El enojo era el de siempre —ese viejo conocido que no se cansa— al encender el Canal del Congreso. Otra vez paridad, otra vez sororidad, otra vez la mujer presidenta... y, una vez más, un solo hombre acusado de intento de violación saliendo por la lateral, como quien evade sin esfuerzo.

Nosotras, atrapadas entre curules llenos de aplausos huecos, gritos de traición y miradas que de tan vistas, ya cansan.

Lo de siempre.

Lo que no debería seguir ocurriendo, pero se insiste. 

Cuatro días después, la tarea arrancó con ese sabor amargo que sólo da el hartazgo.

Desolación pura, al sabernos debajo de una podredumbre que, aunque disfrazada de poder, apesta igual.

La cita:

11 de la mañana, 29 de marzo.

Glorieta de las Mujeres que Luchan.

Pintura morada, pañuelos tensos en las manos, rostros que ya conocía, otros que no, pero todas con el mismo gesto contenido.

Soñamos muy alto, me dije.

No hay de otra, me respondí.

¿No debería ser un sueño defendernos? Pero aquí lo es, y lo sigue siendo.

Brochas en alto, puños al cielo.

El termómetro apuntaba 28 grados, pero lo que pesaba era otra cosa.

Allá arriba, las nubes —cómplices— nos robaban, por momentos, el ruido citadino; pero no, ni las nubes logran silenciar el grito que se repite:

No llegamos todas.

En el templete, muchas voces, una sola exigencia: ¡DESAFUERO!

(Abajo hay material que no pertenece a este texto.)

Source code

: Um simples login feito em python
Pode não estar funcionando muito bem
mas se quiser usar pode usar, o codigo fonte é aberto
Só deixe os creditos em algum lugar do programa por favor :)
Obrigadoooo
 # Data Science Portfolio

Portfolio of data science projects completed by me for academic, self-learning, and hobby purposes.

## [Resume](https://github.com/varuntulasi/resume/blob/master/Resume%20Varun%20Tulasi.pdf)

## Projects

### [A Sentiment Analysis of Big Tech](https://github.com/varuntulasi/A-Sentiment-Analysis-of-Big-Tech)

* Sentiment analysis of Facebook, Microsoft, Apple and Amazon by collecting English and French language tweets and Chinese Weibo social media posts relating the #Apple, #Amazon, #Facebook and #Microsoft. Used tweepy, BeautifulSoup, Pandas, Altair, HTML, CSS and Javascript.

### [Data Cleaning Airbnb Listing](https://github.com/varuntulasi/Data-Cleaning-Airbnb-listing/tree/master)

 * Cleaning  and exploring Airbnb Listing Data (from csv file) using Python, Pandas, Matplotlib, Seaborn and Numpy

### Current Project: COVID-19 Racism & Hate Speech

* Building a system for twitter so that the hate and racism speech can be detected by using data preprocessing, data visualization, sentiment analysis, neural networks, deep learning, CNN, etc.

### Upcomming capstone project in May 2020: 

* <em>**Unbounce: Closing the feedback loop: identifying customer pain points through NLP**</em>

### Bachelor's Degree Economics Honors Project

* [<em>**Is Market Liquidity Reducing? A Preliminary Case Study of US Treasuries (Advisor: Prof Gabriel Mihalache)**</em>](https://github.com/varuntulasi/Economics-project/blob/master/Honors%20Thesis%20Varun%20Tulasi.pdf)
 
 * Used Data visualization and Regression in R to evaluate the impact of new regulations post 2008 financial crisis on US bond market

Entre las llamas, una playera futbolera.

Otra decepción.

Recordé aquellas épocas de goles y festejos al señor Blanco en el Ángel, cuando creíamos que un balón nos salvaba.

Hoy, peleamos a metros de distancia y a años de diferencia, pero, más cerca que nunca de la verdad:

Miles de mujeres, traicionadas por SU partido y por tantos otros, nos dieron la espalda.

Sube Alberto, un número más, una historia más que intentan archivar.

Su hija, violentada.

Su agresor, suelto, sabiendo que pronto será juzgado por quienes no tienen ni la minima idea de como se procesa un juicio... 

Ana sube.

No trepa, no escala, se lanza.

Le queda una sola voz, pero es la de la justicia.

No trae banderas, ni partidos.

Solo verdad.

"Este gobierno me ha abandonado, igual que los otros."

“¡Yo no!”, grité.

“¡Nosotras no!”, replicamos.

Y no. Hoy Ana no está sola.

Martha, Karen, Lala, y muchas más la sostienen.